Starting with the line that contains "61: (538, 450, 0.58)" and stopping after the line that contains "73: (693, 149, 0.60)", return each line below exactly as written, with no others.

▶ [Dataset entries]:
□ □ □ □ □

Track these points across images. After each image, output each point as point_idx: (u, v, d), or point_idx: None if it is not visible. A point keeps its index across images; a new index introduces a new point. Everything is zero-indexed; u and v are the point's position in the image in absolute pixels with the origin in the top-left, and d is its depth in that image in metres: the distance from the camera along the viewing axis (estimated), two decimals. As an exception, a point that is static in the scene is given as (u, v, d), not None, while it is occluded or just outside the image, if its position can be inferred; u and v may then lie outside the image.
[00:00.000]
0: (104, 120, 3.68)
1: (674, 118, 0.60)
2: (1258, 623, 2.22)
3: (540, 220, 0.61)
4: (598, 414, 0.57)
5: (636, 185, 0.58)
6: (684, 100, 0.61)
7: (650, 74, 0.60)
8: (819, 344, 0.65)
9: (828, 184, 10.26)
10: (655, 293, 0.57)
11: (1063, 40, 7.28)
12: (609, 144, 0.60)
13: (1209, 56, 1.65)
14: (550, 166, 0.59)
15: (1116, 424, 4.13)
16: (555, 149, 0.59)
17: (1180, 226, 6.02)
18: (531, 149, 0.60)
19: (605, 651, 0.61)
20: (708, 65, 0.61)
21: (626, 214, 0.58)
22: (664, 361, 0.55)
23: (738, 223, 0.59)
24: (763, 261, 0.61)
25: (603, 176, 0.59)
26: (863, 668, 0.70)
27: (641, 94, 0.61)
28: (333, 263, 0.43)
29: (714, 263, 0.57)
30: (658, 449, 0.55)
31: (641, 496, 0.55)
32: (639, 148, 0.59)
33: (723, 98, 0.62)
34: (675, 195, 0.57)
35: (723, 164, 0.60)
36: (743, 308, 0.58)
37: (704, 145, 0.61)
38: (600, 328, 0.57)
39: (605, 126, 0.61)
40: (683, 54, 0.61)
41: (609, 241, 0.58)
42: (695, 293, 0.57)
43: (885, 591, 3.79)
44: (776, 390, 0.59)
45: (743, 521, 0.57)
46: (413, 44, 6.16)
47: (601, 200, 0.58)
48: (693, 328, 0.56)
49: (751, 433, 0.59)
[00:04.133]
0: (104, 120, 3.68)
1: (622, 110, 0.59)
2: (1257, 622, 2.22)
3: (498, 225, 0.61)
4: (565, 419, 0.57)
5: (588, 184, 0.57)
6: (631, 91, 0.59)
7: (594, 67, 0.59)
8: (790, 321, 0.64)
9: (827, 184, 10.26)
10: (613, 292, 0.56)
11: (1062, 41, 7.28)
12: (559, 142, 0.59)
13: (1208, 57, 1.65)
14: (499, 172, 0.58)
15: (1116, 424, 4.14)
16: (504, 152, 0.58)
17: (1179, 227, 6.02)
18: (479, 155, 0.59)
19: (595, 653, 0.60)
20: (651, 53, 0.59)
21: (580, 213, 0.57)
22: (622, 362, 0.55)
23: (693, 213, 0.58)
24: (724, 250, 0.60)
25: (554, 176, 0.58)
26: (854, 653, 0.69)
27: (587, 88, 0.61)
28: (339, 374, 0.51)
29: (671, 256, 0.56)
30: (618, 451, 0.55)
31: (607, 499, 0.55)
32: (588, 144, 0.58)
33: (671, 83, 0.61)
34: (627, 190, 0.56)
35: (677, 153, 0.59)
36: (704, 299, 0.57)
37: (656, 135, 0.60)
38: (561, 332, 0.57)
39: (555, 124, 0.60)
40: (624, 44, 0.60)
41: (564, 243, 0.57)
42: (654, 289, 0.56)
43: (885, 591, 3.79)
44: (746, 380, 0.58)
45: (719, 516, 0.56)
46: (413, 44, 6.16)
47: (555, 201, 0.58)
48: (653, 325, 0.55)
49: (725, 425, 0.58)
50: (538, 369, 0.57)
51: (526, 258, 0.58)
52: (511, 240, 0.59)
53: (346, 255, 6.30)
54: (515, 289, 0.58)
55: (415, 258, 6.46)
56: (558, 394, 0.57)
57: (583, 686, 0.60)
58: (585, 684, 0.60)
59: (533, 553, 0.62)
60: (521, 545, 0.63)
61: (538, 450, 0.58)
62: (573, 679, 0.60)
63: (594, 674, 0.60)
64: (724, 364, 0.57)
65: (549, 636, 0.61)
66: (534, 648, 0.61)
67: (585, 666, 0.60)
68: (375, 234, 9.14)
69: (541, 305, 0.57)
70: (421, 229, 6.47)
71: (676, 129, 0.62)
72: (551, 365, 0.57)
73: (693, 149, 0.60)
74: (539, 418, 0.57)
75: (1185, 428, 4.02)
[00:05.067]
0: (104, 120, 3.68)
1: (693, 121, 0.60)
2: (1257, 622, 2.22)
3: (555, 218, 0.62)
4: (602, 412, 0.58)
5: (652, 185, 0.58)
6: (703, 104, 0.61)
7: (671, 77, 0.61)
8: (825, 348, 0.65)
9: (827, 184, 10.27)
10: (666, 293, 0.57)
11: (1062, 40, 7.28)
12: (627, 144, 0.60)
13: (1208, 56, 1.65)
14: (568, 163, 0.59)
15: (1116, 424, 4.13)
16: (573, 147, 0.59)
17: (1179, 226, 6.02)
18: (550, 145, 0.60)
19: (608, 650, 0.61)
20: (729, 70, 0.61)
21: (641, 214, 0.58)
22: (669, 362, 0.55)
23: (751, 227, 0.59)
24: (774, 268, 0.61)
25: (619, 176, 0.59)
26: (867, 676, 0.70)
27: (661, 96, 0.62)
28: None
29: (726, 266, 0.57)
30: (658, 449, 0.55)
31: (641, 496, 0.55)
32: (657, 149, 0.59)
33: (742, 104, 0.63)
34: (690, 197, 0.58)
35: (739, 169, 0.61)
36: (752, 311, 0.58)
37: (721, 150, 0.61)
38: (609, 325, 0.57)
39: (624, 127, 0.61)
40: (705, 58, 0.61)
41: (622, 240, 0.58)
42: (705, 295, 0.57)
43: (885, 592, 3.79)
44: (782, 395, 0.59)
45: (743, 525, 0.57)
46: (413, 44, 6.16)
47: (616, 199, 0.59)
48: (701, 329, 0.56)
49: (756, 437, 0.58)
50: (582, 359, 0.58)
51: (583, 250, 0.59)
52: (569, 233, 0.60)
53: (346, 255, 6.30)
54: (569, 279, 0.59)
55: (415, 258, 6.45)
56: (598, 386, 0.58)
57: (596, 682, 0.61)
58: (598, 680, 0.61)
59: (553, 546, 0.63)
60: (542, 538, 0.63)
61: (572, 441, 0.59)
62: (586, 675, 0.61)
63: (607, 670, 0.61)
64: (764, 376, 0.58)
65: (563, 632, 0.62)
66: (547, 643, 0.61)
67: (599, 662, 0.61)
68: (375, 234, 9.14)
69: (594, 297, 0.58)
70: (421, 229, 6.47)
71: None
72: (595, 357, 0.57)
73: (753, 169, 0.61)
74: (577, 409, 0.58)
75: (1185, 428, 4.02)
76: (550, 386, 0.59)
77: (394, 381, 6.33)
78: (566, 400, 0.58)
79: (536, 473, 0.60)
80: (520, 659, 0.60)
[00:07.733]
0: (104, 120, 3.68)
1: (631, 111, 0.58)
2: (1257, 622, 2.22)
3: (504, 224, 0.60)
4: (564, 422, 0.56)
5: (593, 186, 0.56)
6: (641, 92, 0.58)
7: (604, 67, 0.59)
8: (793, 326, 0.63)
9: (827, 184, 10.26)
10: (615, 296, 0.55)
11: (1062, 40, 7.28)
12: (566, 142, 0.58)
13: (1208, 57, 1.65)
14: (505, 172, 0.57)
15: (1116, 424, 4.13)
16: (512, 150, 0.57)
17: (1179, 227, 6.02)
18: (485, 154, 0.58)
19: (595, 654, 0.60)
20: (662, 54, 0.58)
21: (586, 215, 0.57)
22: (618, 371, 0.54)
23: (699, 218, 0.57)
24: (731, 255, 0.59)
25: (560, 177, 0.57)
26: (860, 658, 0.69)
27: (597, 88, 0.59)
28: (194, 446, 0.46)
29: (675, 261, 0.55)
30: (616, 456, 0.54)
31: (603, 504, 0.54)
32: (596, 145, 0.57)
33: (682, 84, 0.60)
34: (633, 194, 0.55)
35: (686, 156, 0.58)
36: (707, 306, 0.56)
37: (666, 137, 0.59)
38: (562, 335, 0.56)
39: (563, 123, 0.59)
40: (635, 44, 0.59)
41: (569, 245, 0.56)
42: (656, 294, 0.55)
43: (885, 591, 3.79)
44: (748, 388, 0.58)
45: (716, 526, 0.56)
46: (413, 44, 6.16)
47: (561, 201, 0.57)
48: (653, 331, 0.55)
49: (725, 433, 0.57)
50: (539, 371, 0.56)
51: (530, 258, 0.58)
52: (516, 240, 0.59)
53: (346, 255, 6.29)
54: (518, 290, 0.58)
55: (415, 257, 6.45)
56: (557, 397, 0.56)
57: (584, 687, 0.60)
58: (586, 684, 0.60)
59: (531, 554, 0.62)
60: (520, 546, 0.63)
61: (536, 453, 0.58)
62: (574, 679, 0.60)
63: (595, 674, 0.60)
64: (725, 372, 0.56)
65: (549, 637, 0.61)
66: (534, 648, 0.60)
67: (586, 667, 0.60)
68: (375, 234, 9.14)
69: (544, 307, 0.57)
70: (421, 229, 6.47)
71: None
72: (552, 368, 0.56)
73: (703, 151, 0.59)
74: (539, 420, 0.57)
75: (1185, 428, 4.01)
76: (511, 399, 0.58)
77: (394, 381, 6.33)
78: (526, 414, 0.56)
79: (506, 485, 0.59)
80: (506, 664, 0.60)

□ □ □ □ □

▶ [Final answer]:
61: (538, 450, 0.58)
62: (573, 679, 0.60)
63: (594, 674, 0.60)
64: (724, 364, 0.57)
65: (549, 636, 0.61)
66: (534, 648, 0.61)
67: (585, 666, 0.60)
68: (375, 234, 9.14)
69: (541, 305, 0.57)
70: (421, 229, 6.47)
71: (676, 129, 0.62)
72: (551, 365, 0.57)
73: (693, 149, 0.60)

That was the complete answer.